= WHAT THE TASK ASKS =
The span to repeat in the listing below runs from the line containing "ring mcp: (254, 343)" to the line containing "thumb cmc: (570, 255)", inclusive. Repeat it exactly, and only it.

= INPUT FOR THIS TASK =

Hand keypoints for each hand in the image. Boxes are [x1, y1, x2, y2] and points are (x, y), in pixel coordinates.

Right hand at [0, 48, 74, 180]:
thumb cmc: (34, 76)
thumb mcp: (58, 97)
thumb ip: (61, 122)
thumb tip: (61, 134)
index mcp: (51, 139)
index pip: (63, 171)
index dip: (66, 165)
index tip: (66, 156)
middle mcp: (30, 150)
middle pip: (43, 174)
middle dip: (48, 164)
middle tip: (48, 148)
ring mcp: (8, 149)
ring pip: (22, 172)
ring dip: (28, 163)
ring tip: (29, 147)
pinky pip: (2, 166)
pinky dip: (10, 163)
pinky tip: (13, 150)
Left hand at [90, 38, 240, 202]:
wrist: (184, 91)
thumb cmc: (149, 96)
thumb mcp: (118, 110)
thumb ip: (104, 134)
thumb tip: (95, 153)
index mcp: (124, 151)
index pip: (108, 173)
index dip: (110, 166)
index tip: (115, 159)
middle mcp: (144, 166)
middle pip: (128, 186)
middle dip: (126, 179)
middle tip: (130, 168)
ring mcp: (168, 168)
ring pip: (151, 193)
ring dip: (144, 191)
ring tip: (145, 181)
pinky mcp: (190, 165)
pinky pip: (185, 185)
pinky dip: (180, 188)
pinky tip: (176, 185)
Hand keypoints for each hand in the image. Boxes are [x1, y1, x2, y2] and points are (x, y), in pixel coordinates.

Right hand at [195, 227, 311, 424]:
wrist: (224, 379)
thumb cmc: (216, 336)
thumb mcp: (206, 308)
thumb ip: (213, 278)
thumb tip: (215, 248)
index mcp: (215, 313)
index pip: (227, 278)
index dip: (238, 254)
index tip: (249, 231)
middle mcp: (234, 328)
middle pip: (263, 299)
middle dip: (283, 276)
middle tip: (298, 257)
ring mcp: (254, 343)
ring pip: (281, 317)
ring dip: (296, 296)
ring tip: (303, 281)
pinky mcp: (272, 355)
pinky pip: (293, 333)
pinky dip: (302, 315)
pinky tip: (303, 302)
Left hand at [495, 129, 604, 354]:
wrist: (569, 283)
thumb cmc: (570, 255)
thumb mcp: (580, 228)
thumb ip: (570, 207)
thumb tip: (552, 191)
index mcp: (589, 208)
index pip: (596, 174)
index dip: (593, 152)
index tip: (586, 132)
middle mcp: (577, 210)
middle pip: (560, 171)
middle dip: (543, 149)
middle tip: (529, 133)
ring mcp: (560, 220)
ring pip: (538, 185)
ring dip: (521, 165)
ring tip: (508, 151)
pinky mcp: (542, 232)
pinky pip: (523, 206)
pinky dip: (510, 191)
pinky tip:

= RESULT OF THE EXERCISE =
ring mcp: (254, 343)
ring pip: (281, 317)
ring dip: (296, 296)
ring tip: (303, 281)
pinky mcp: (272, 355)
pinky pip: (293, 333)
pinky dip: (302, 315)
pinky tip: (303, 302)
Left hand at [495, 129, 604, 354]:
wrist: (569, 283)
thumb cmc: (570, 255)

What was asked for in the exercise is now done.